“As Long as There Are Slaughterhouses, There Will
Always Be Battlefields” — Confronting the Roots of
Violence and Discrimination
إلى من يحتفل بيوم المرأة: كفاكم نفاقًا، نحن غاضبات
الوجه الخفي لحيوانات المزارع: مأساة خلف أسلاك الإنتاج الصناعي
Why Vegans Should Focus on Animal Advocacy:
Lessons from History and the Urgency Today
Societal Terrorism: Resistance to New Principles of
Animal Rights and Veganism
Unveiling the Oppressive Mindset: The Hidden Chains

========

● **What is needed**: Give back every line of the material, exactly as written.

● **Result of the exercise**:
“As Long as There Are Slaughterhouses, There Will
Always Be Battlefields” — Confronting the Roots of
Violence and Discrimination
إلى من يحتفل بيوم المرأة: كفاكم نفاقًا، نحن غاضبات
الوجه الخفي لحيوانات المزارع: مأساة خلف أسلاك الإنتاج الصناعي
Why Vegans Should Focus on Animal Advocacy:
Lessons from History and the Urgency Today
Societal Terrorism: Resistance to New Principles of
Animal Rights and Veganism
Unveiling the Oppressive Mindset: The Hidden Chains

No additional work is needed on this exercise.